At the TSMC second-quarter earnings conference and conference call on Thursday, TSMC chairman C.C. Wei (魏哲家) said that after the completion of the company’s US$165 billion investment in the US, “about 30 percent of our 2-nanometer and more advanced capacity will be located in Arizona, creating an independent leading-edge semiconductor manufacturing cluster in the US.”

The Arizona investment includes six advanced wafer manufacturing fabs, two advanced packaging fabs and a major research and development center.


Hey, how much water would that infrastructure need, possibly?


Isn't this water nearly 100% recyclable? It's not that it would get used up, like water used for watering of almond trees in California.


I mean, it could be - the highly filtered water could be re-filtered.

But unless it's cheaper to do so, or they're required by law to do so, they're just going to pump cleaner starting water out of the drinking supply and use that.

And good luck finding a city or state government that's not so desperate for big industry and tech jobs to arrive that they will hold their feet to the fire and demand they cut water use.




As TSMC and Taiwang government policy, they always build it first in Taiwan, run for some years and then build in the US. They keep Taiwan relevant and protected this way.


Geopolitics aside, is this not just good business sense given the accepted labor practices and talent pool in Taiwan vs. other countries?


Yeah, who wouldn't invest locally first when there is an economic advantage to doing so? Their suppliers, talent base, and management are all there already.


I don’t think you can separate geopolitics from business in this case.


The hint is in the company’s name. ;)


TSMC building outside of Taiwan is a big deal these days: https://en.wikipedia.org/wiki/TSMC#Arizona https://en.wikipedia.org/wiki/TSMC#Washington https://en.wikipedia.org/wiki/TSMC#Japan https://en.wikipedia.org/wiki/TSMC#Germany

From the article:

  "about 30 percent of our 2-nanometer and more advanced capacity will be located in Arizona"
.. so it's interesting that they are moving forward with domestic 1.4nm given the geopolitical climate.


> The hint is in the company’s name. ;)

They might build factories outside Taiwan you never know.


Of course.
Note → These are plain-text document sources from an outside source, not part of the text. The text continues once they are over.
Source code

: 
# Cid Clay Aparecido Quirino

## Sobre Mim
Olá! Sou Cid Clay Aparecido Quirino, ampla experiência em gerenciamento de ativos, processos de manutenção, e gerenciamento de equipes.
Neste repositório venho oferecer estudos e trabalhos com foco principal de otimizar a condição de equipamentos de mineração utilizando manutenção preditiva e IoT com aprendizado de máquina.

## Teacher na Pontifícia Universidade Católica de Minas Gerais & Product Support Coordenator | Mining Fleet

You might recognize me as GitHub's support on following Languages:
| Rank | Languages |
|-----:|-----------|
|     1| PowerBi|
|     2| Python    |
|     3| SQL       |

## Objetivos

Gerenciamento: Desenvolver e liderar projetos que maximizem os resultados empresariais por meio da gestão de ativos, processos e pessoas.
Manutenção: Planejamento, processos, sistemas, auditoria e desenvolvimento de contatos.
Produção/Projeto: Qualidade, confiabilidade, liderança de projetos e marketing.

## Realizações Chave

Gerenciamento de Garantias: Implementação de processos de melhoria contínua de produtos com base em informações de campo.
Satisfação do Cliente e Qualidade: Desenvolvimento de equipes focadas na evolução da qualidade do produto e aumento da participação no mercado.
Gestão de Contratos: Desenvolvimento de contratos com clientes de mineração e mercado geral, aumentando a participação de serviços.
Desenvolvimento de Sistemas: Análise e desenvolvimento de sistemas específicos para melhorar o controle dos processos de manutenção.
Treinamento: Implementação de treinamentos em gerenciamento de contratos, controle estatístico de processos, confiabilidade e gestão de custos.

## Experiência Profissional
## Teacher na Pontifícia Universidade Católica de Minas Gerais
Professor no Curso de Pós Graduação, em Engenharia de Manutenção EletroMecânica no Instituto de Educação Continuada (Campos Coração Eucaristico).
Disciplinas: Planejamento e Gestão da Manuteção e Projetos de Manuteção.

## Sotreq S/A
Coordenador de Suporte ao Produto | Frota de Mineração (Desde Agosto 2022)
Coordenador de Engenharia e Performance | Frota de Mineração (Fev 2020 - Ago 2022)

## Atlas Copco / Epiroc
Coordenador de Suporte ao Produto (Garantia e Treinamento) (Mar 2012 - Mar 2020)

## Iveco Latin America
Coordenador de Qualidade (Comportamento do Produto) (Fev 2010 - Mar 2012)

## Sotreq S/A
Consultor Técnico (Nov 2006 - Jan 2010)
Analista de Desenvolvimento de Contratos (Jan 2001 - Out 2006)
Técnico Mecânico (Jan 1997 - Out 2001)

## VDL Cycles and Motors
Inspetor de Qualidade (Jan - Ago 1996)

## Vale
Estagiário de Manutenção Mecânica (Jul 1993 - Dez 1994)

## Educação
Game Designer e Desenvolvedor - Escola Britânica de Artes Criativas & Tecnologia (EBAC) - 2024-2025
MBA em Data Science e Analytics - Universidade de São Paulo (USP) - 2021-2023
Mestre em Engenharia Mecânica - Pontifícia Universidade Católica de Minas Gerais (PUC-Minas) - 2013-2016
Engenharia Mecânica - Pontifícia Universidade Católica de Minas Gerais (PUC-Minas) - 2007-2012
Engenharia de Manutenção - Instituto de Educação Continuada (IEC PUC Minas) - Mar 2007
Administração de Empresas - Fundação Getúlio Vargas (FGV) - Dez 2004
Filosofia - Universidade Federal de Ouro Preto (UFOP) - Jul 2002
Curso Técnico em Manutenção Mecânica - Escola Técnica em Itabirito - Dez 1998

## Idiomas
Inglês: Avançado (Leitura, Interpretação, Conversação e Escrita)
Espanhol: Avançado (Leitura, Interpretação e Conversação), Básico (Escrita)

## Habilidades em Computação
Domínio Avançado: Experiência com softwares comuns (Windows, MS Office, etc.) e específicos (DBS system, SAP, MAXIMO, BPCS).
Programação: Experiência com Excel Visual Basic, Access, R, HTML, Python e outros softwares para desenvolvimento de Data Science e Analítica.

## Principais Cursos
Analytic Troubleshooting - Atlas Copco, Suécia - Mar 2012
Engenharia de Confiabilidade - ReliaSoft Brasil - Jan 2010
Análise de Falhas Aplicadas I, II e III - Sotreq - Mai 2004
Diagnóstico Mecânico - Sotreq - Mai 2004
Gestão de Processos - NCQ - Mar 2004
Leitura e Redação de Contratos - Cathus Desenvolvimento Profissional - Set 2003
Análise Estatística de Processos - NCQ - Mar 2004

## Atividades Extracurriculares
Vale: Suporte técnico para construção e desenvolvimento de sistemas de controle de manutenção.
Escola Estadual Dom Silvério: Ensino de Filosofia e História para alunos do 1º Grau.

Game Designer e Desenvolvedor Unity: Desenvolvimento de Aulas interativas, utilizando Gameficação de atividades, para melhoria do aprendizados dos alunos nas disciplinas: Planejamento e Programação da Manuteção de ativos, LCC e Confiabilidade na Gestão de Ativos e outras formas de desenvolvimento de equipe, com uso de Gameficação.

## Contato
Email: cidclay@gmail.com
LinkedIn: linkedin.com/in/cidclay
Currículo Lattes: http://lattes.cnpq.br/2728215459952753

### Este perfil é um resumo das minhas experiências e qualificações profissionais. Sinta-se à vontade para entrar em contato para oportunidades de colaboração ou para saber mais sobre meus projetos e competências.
And were that the actual case, it would be worth having in the summary.


The chips we need for the machines that will defend Taiwan are being built in Taiwan is just a ridiculous game of chicken to be setup.

I wish they’d take the next step with the defense treaty to move even more capacity (esp for the highest grade stuff) to stateside.


Most of the defense tech is not using bleeding edge N2-N7 nodes.